══ Exercise data ══
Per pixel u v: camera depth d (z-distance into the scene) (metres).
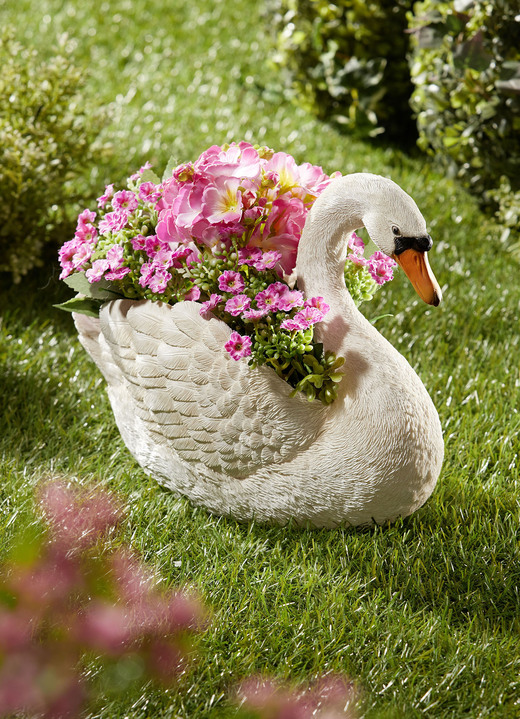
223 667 2.24
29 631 2.28
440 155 4.99
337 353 2.40
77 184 4.69
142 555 2.57
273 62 6.07
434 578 2.51
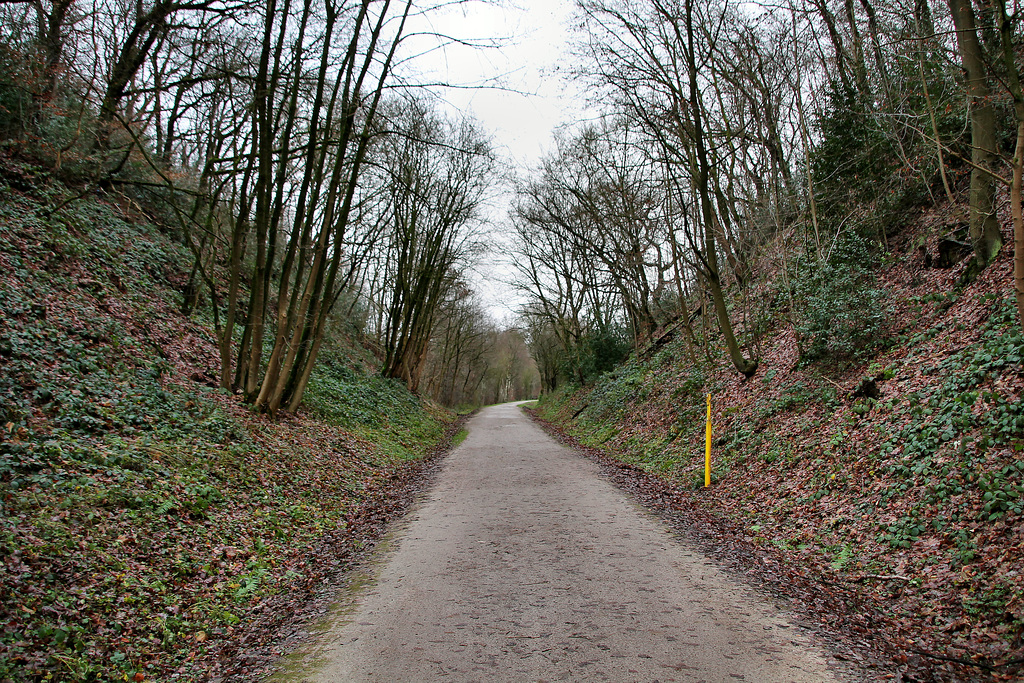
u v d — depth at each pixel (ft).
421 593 19.27
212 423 32.81
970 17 33.91
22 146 47.14
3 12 43.73
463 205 94.22
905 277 43.14
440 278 102.68
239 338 57.11
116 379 32.32
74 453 22.74
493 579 20.26
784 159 61.72
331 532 27.61
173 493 23.53
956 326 32.83
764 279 61.72
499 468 46.85
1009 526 17.87
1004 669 12.85
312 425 46.21
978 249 35.68
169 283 54.29
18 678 12.53
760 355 51.08
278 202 39.55
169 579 18.54
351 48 37.83
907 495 22.47
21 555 15.97
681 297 60.13
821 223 55.52
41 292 35.65
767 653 14.12
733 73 55.72
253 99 38.91
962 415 24.57
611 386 83.46
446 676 13.53
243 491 27.76
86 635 14.79
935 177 50.49
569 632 15.69
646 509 30.30
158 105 48.70
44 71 45.32
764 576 19.70
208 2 47.29
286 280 41.22
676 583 19.22
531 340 178.40
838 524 23.16
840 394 35.58
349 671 14.10
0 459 19.93
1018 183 19.60
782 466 31.53
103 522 19.44
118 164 52.95
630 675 13.19
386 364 97.96
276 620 17.79
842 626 15.64
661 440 49.06
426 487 39.34
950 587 16.74
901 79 47.60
═══
* [Exercise aim]
Each line from the one containing "493 579 20.26" to the last line of the material above should be reproduced word for word, with nothing added.

* [Exercise solution]
493 579 20.26
784 159 61.72
331 532 27.61
173 493 23.53
956 326 32.83
764 279 61.72
499 468 46.85
1009 526 17.87
1004 669 12.85
312 425 46.21
978 249 35.68
169 283 54.29
18 678 12.53
760 355 51.08
278 202 39.55
169 579 18.54
351 48 37.83
907 495 22.47
21 555 15.97
681 297 60.13
821 223 55.52
41 292 35.65
767 653 14.12
733 73 55.72
253 99 38.91
962 415 24.57
611 386 83.46
446 676 13.53
243 491 27.76
86 635 14.79
935 177 50.49
569 632 15.69
646 509 30.30
158 105 48.70
44 71 45.32
764 576 19.70
208 2 47.29
286 280 41.22
676 583 19.22
531 340 178.40
838 524 23.16
840 394 35.58
349 671 14.10
0 459 19.93
1018 183 19.60
782 466 31.53
103 522 19.44
118 164 52.95
630 675 13.19
386 364 97.96
276 620 17.79
842 626 15.64
661 440 49.06
426 487 39.34
950 587 16.74
901 79 47.60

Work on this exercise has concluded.